[This item has been updated with CDPH comment.]

Officials of Healdsburg and at least three smaller water districts have been trying to shed unwanted status as poster children for the California drought.

In a January 28 press release at http://www.cdph.ca.gov/Pages/NR14-012.aspx, the Department of Public Health issued a list of 17 communities that it said were at risk for running out of drinking water. Since then, Healdsburg City Manager Marjie Pettus has been insisting she doesn't know why.

Pettus said, "We believe that perhaps an assumption was made because our City Council took proactive measures and implemented a mandatory water conservation measure." But she and Planning Director Barbara Nelson said the early move to strict conservation was a stewardship measure, not a sign of immediate shortage.

[California Dept. of Health Services spokesman Ronald Owens wrote on April 2: "The City of Healdsburg was on the initial list of 17 water systems identified as at risk with drought-related water supply concerns... based on our initial survey. Since that time, some systems, such as Healdsburg, have been able to improve their situation, some with CDPH assistance, and the concerns have reduced."]

Healdsburg is at Stage 2 mandatory water conservation, which calls for a 20% reduction below last year's water use.
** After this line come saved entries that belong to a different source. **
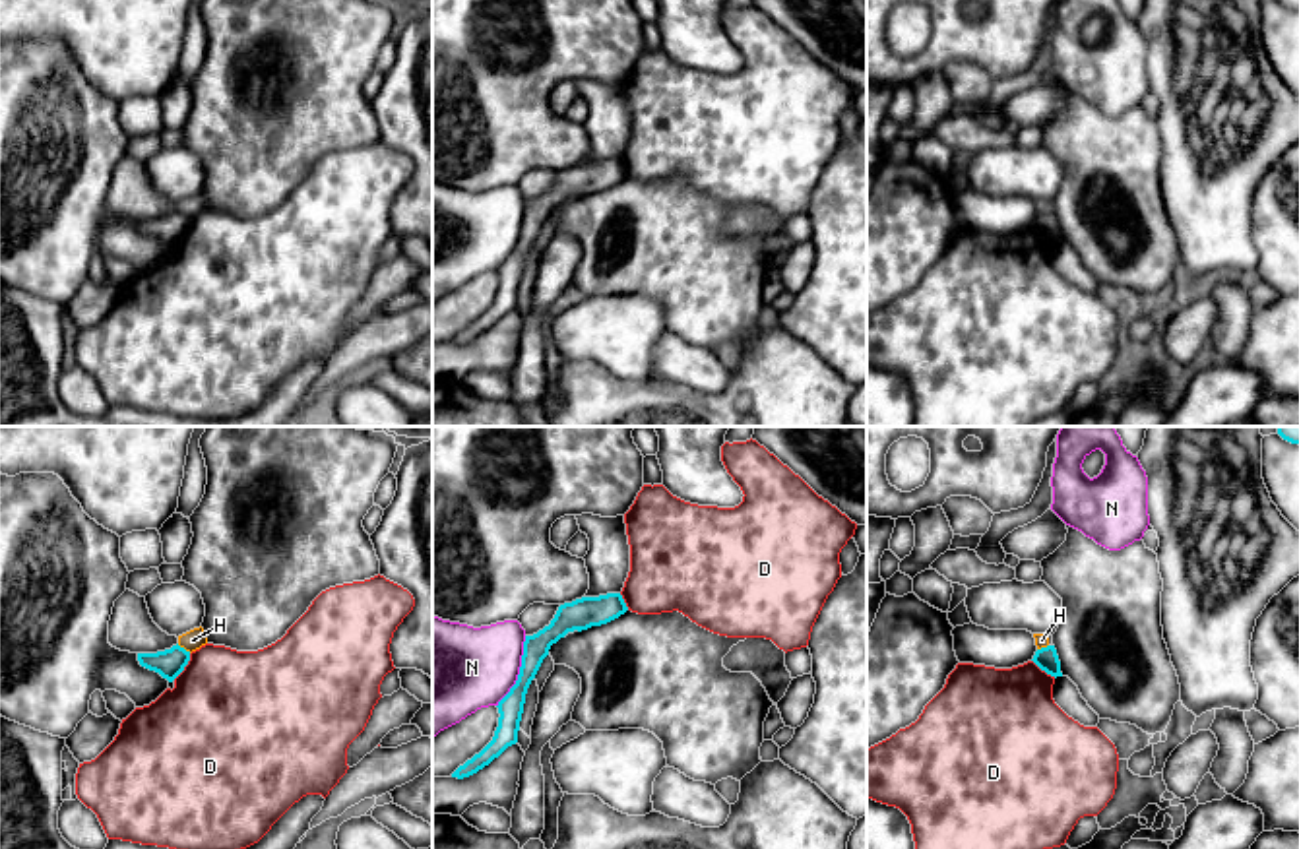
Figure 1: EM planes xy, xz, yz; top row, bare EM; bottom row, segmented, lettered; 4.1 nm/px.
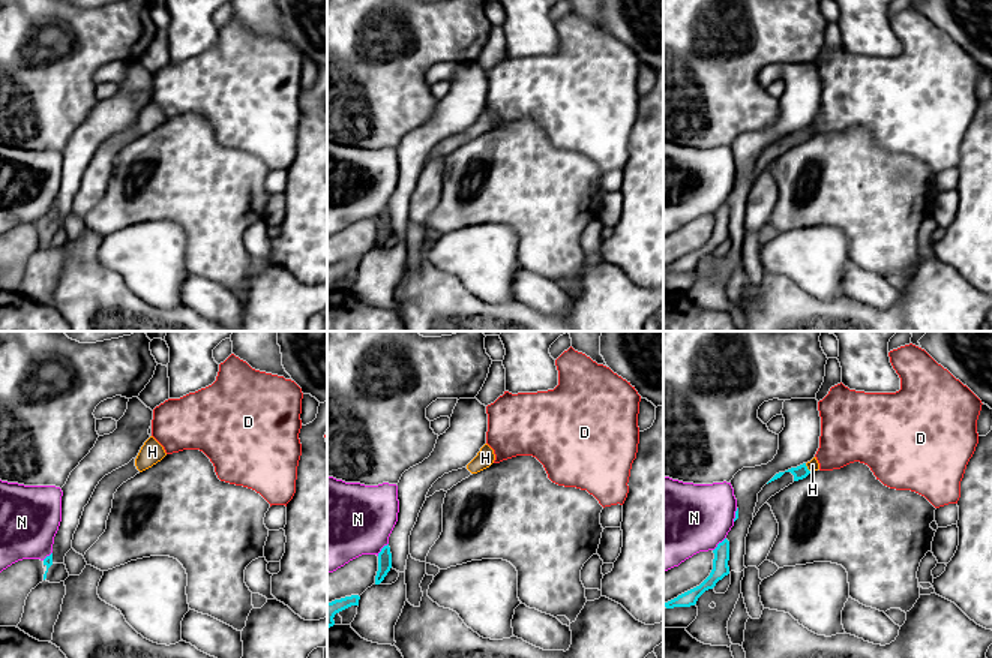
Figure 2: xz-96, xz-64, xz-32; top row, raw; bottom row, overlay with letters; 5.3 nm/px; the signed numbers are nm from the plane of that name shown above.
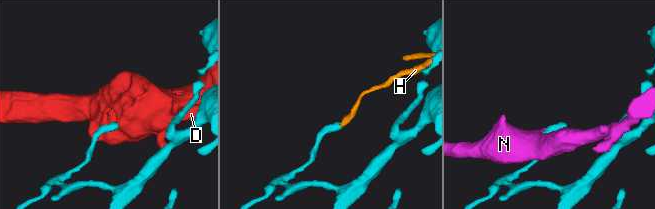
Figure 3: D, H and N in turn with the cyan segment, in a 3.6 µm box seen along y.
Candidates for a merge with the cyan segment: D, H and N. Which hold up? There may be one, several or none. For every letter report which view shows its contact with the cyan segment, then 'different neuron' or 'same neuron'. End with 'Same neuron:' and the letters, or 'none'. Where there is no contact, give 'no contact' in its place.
D: xy | different neuron
H: xy | different neuron
N: xz | different neuron
Same neuron: none

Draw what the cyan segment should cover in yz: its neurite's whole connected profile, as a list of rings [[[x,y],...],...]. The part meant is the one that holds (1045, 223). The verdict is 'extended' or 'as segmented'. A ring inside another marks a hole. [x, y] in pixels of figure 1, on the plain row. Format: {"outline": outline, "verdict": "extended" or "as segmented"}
{"outline": [[[1047,211],[1035,217],[1033,225],[1031,225],[1041,236],[1045,236],[1051,242],[1062,242],[1061,238],[1061,227],[1057,221],[1055,211]]], "verdict": "as segmented"}

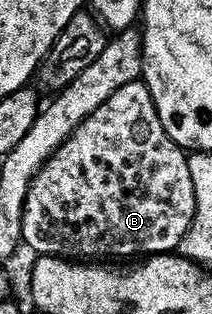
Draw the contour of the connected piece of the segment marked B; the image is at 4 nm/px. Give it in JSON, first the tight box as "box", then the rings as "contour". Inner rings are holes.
{"box":[21,81,194,261],"contour":[[[136,81],[129,85],[121,85],[121,89],[117,89],[117,93],[113,93],[113,97],[109,97],[109,101],[97,105],[97,109],[93,109],[93,113],[89,113],[89,117],[85,117],[85,121],[81,121],[81,125],[77,125],[77,129],[73,129],[70,137],[49,156],[47,164],[35,175],[35,180],[31,182],[31,188],[25,197],[25,209],[21,217],[21,233],[23,234],[22,240],[33,245],[38,256],[57,255],[72,261],[78,260],[80,257],[107,257],[103,255],[139,255],[135,257],[143,257],[148,253],[174,252],[185,237],[194,216],[193,177],[189,177],[189,165],[184,148],[178,147],[169,137],[169,133],[165,133],[165,129],[161,125],[161,117],[153,105],[153,97],[149,93],[146,83]]]}

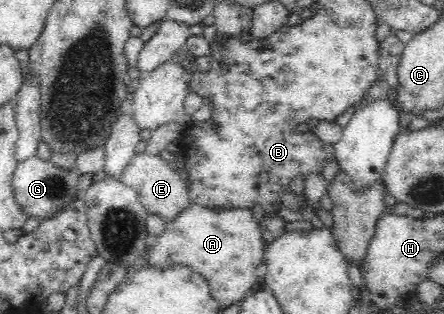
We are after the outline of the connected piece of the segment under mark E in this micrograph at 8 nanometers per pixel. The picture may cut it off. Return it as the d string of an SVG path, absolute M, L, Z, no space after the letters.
M143 152L143 154L134 155L127 169L124 169L121 174L121 183L134 188L139 202L143 209L147 210L148 215L155 215L167 223L179 217L192 204L188 198L187 182L169 163L151 153Z

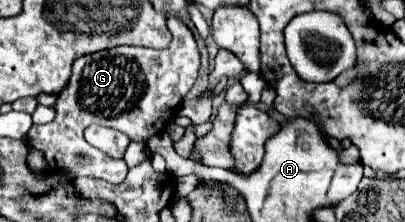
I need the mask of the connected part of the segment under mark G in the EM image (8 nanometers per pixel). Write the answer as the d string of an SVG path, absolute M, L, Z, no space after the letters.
M169 16L167 26L173 40L165 50L117 46L75 60L73 76L55 104L55 120L43 126L33 124L25 138L29 146L45 154L51 170L67 170L73 178L91 176L111 184L121 184L125 180L127 164L89 146L83 138L83 130L91 124L113 126L129 134L131 140L145 144L165 128L165 120L175 114L175 108L195 84L201 58L191 30L177 16Z

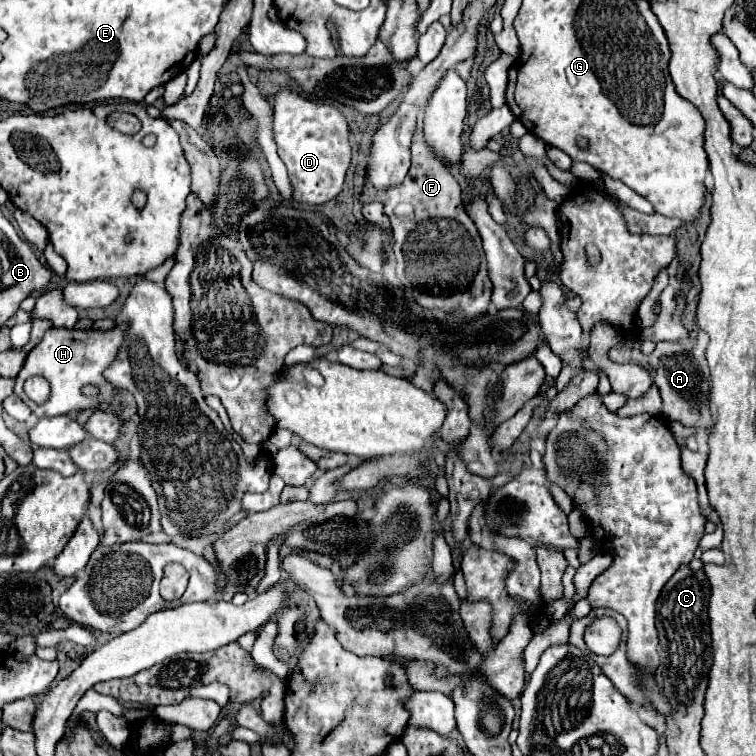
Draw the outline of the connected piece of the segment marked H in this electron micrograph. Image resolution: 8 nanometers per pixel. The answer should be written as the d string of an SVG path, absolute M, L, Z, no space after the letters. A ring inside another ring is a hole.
M117 325L109 331L99 331L99 329L55 329L51 327L45 337L41 339L41 343L29 351L23 369L17 375L17 383L15 383L15 393L31 407L31 411L37 417L55 417L55 415L67 415L67 413L75 413L75 411L85 411L85 409L95 409L101 403L111 403L115 389L107 379L103 379L103 371L113 363L113 359L117 357L117 351L123 343L123 331L127 325ZM33 377L45 377L51 385L51 395L47 397L47 401L43 405L37 405L35 401L31 401L25 391L23 391L23 383ZM83 385L97 385L101 389L99 397L95 399L85 399L81 395L81 387Z

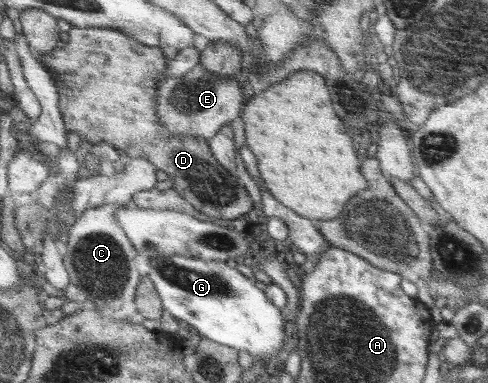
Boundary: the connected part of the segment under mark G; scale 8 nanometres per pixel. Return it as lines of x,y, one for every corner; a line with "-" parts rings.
181,255
149,260
151,269
147,275
156,287
163,308
187,323
192,332
237,351
246,350
253,357
269,359
282,350
286,332
280,308
236,267
228,268
222,261

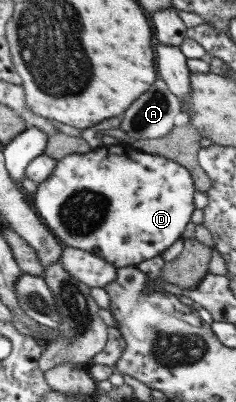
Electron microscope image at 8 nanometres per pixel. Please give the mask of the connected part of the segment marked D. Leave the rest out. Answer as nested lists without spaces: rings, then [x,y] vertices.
[[[125,143],[102,146],[87,153],[72,153],[60,159],[52,176],[38,185],[34,202],[35,208],[39,212],[43,222],[65,246],[84,249],[85,251],[94,253],[96,256],[104,257],[104,260],[115,264],[118,268],[124,268],[134,267],[140,264],[140,262],[156,258],[158,255],[162,256],[164,250],[168,250],[174,242],[178,242],[182,238],[182,234],[186,232],[188,224],[192,222],[192,214],[196,210],[194,194],[196,194],[197,190],[195,178],[190,173],[190,170],[183,164],[180,164],[179,161],[170,160],[168,157],[156,155],[155,153],[147,153],[137,149],[132,143]]]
The city's Web site cites low Russian River flows from Lake Mendocino in imposing the restrictions: http://www.ci.healdsburg.ca.us/index.aspx?page=397.

But Pettus said: "Healdsburg has sufficient water to meet current demand." She said the city can additionally draw from wells in Dry Creek Valley as of April 1 of each year. "Between the river and the wells we can meet all of our commercial and residential water needs."

This chic wine-tourism destination with more than 11,000 residents was the largest water district on February's at-risk list. It appeared alongside smaller areas whose reactions have been mixed.

Water managers in Shaver Lake Heights, Bass Lake and Sierra Cedars wrote that they were placed on the "at-risk" list in error and were then removed. Pete Conrad of Sierra Cedars passed on an email from CDPH's Merced District saying Sierra Cedars "should not have been included on the list as there is no indication that the system is experiencing any reduced capacity or other complications due to drought conditions."

Pettus, however, said phone calls to state officials by Healdsburg Mayor Jim Wood got no clear explanation for the at-risk designation. She said, "They might have acknowledged the mistake but there was no corrective action taken."

Some of the districts on the list of 17 do face nervous water situations.

One such is Lake of the Woods, nearly a mile above sea level in the Tejon Pass area of Kern County. The New York Times' Adam Nagourney reported March 7 at http://nyti.ms/1g76cj1 that the community was near the point of trucking in water.

In Redwood Valley, water manager Bill Koehler didn't mind being on the list. "Yes, we are, and yes, we deserve to be." He said tree-ring records suggested his area of Sonoma County, served by drastically low Lake Mendocino -- "It's a mudflat" -- was suffering a 400-year drought. He said Redwood Valley had about 120 days of water and then would have to depend on neighbors.

The at-risk designation had no formal effect but Pettus said it drew "a tremendous amount of media attention". The 17 listed communities have been mentioned as emblematic of California's drought in news reports as far away as Toronto: http://bit.ly/1bK8n6m. Likewise Nagourney, reporting on Lake of the Woods, narrated, "for 17 small rural communities in California, the absence of rain is posing a fundamental threat to the most basic of services: drinking water..."

At CDPH, spokesman Ron Owens responded to a request for comment by calling attention to a new list posted March 4: http://bit.ly/1g76RRq. The new list says "CDPH has prioritized assistance to the following public drinking water systems," and names seven districts: Willits, Redwood Valley, Lake of the Woods, and four remote districts that each serve 100 or fewer people. CDPH had not responded specifically by press time to a request for comment on the objections from Healdsburg and the three smaller towns, nor to a question how the criteria compared for the January 28 and the March 4 lists.